Baron’s indie research and insider trading

Neil Baron had plenty on his mind and his to-do list when he retired as vice chairman of ratings agency Fitch in 1998.

Neil Baron had plenty on his mind and his to-do list when he retired as vice chairman of ratings agency Fitch in 1998. He took guitar lessons, played golf and studied Spanish in Mexico. He even wrote The Tip, a screenplay about insider trading.

Then in early 2002 he took a call from former Fitch colleague Jim Nadler, who wanted to leave the ratings agency to form an independent research firm. Now, after spending almost two years getting the venture off the ground, Baron is back in finance full-time as chairman of Criterion Research. Nadler is president.

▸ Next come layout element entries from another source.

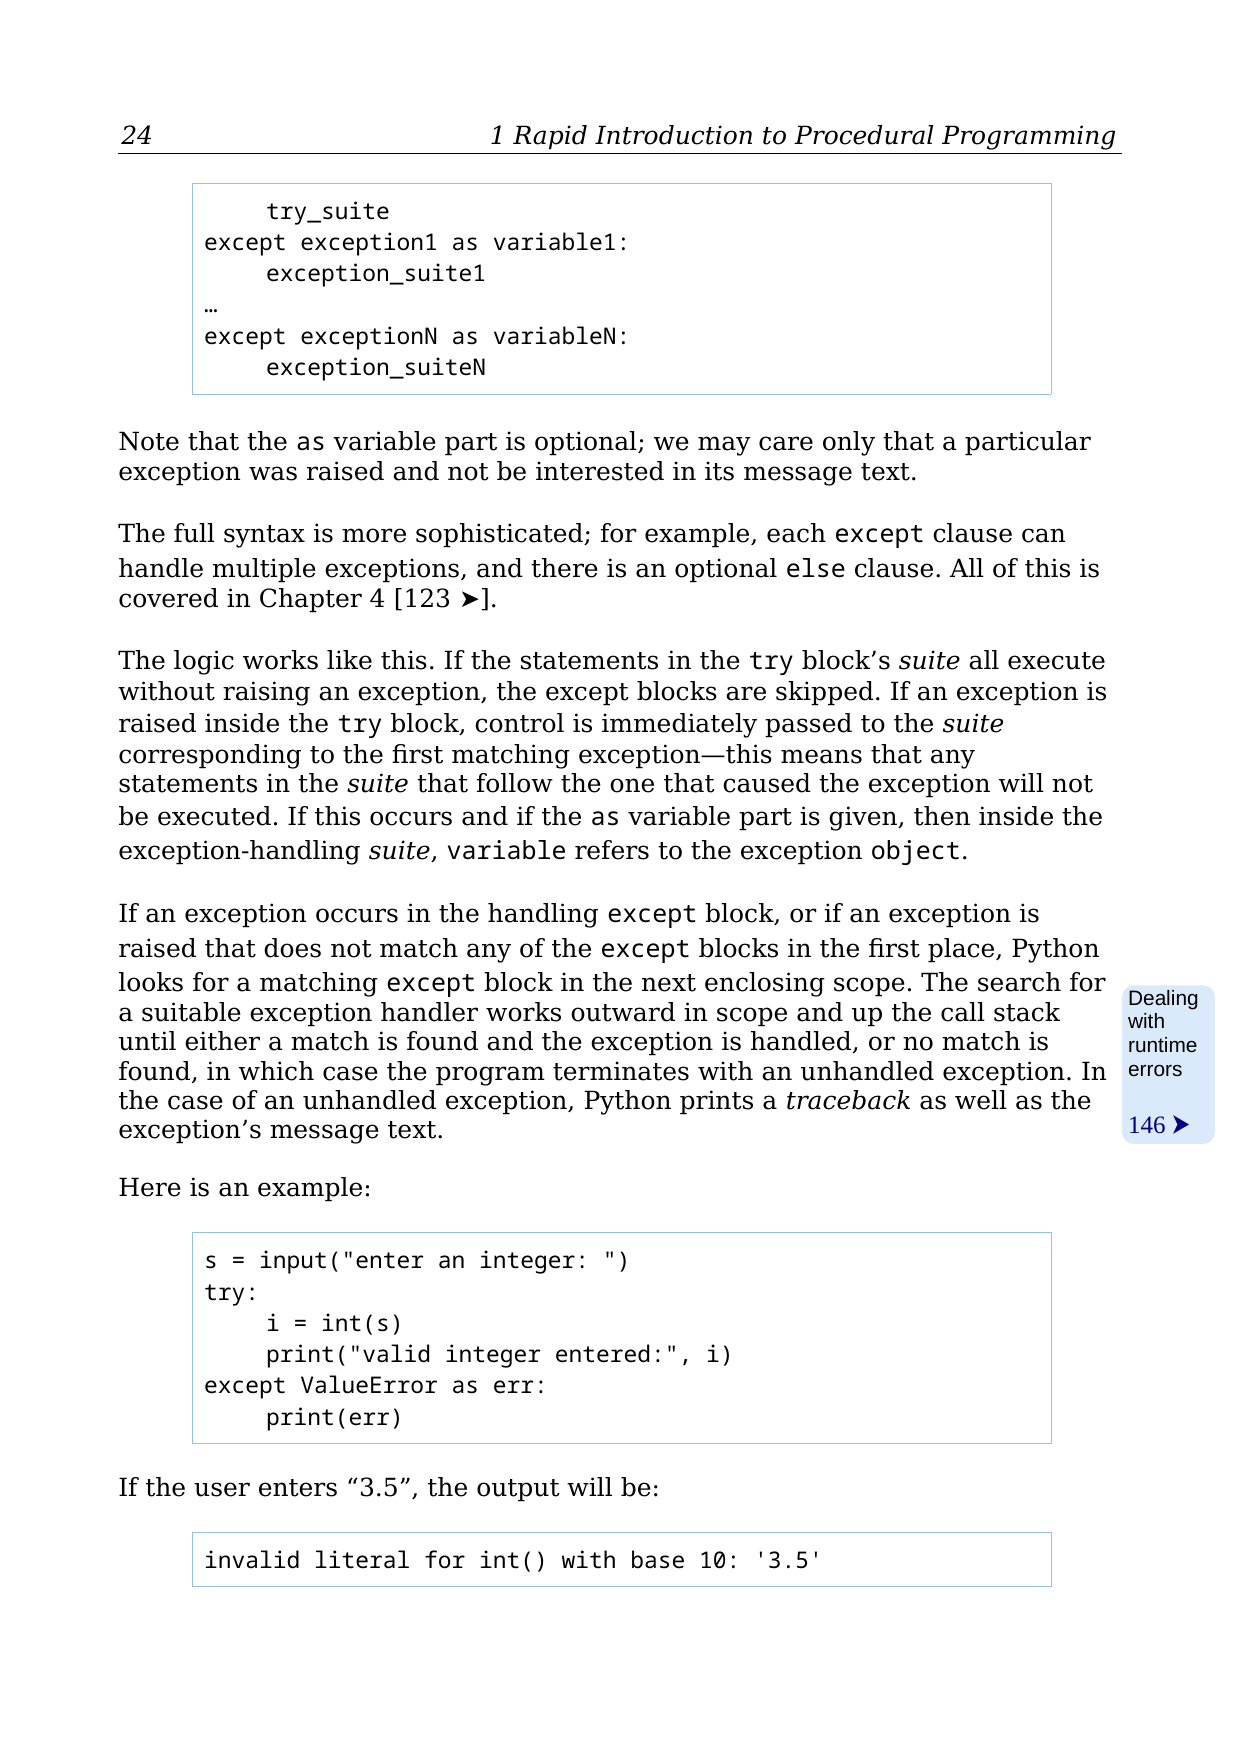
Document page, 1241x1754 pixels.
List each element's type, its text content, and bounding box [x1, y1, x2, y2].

text invalid literal for int() with base 10: '3.5' [193, 1533, 1051, 1586]
text s = input("enter an integer: ") [193, 1233, 1051, 1263]
text except exception1 as variable1: [193, 214, 1051, 245]
text … [193, 276, 1051, 308]
text If an exception occurs in the handling except block, or if an exception is raised that does not match any of the except blocks in the first place, Python looks for a matching except block in the next enclosing scope. The search for a suitable exception handler works outward in scope and up the call stack until either a match is found and the exception is handled, or no match is found, in which case the program terminates with an unhandled exception. In the case of an unhandled exception, Python prints a traceback as well as the exception’s message text. [118, 896, 1122, 1144]
text exception_suite1 [193, 245, 1051, 276]
text The full syntax is more sophisticated; for example, each except clause can handle multiple exceptions, and there is an optional else clause. All of this is covered in Chapter 4 [123 ➤]. [118, 516, 1122, 613]
text try: [193, 1263, 1051, 1295]
text i = int(s) [193, 1295, 1051, 1326]
text print(err) [193, 1388, 1051, 1443]
text except ValueError as err: [193, 1357, 1051, 1388]
text exception_suiteN [193, 339, 1051, 394]
text Here is an example: [118, 1174, 1122, 1203]
text print("valid integer entered:", i) [193, 1326, 1051, 1357]
text Note that the as variable part is optional; we may care only that a particular exception was raised and not be interested in its message text. [118, 423, 1122, 487]
text try_suite [193, 184, 1051, 214]
text If the user enters “3.5”, the output will be: [118, 1473, 1122, 1502]
text The logic works like this. If the statements in the try block’s suite all execute without raising an exception, the except blocks are skipped. If an exception is raised inside the try block, control is immediately passed to the suite corresponding to the first matching exception—this means that any statements in the suite that follow the one that caused the exception will not be executed. If this occurs and if the as variable part is given, then inside the exception-handling suite, variable refers to the exception object. [118, 643, 1122, 867]
text except exceptionN as variableN: [193, 308, 1051, 339]
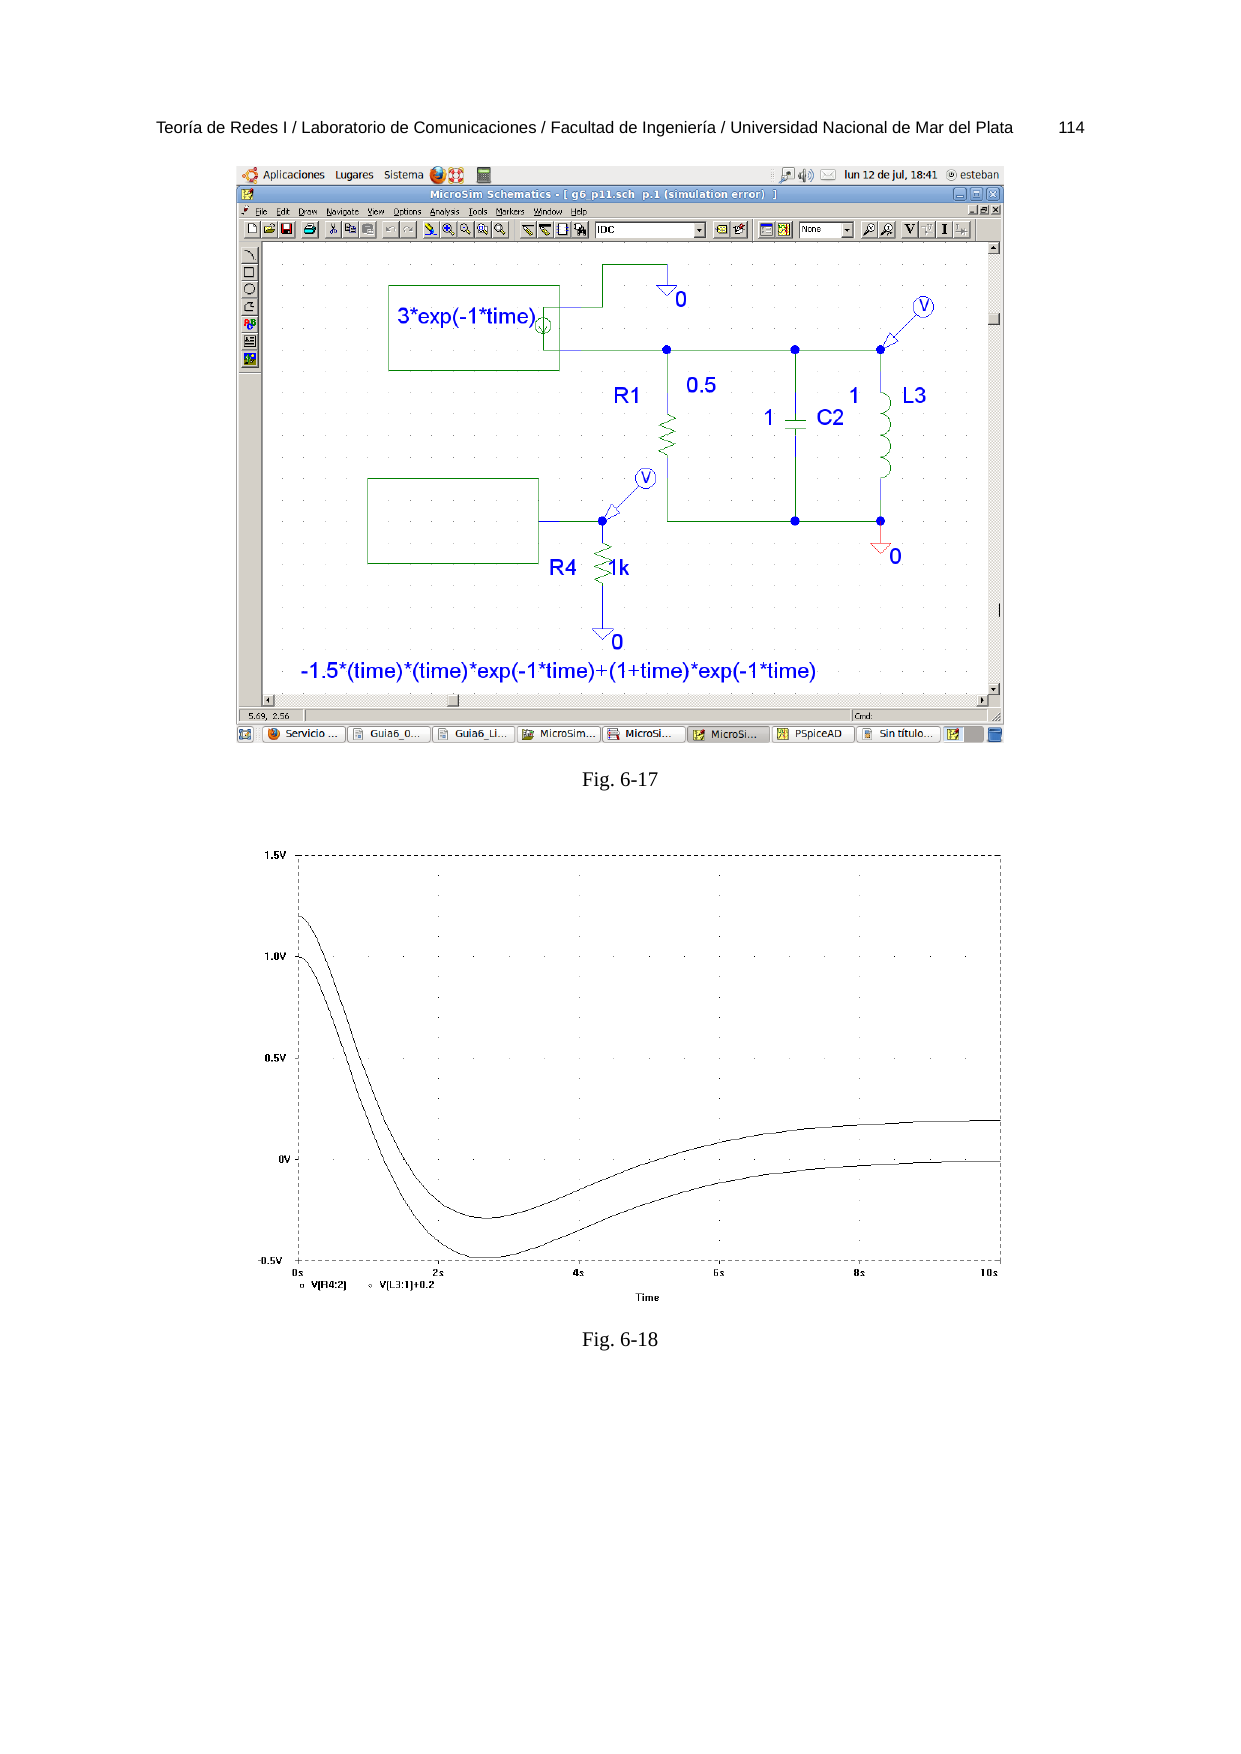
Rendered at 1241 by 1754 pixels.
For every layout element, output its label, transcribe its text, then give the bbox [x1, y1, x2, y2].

The New Yorkbased firm aims to distinguish itself from the flood of new independent boutiques with a unique model for evaluating corporate earnings quality. It scores some 3,500 U.S. companies according to their future revenue and expense estimates. The more future revenue a company books today -- and the lower its estimates of future expenses -- the higher its score. Criterion back-tested the model over ten years and found that companies scoring in the highest 10 percent of the sample (those with the most aggressive accounting) turned in far poorer earnings and stock price performances than the group as a whole. Buying shares of the most conservative companies and shorting the most aggressive would have yielded an average annual return of 10.4 percent over the past 30 years, Criterion says.

Baron’s new firm has hired six analysts and signed up 200 institutions as customers, but he hasn’t forgotten his screenplay. He says he’s in “serious negotiations with a major studio” about bringing it to the silver screen. His plot is certainly timely: An ambitious U.S. attorney who wants to indict a public figure for insider trading but doesn’t have a strong enough case instead charges the suspect with lying to a federal officer. Baron, a former securities lawyer, says he came up with the idea almost six years ago, so any similarity to Martha Stewart’s trial is purely coincidental. Not that it’s unwelcome. “It shows what politically driven prosecutions can

do to relatively innocent people,” he says.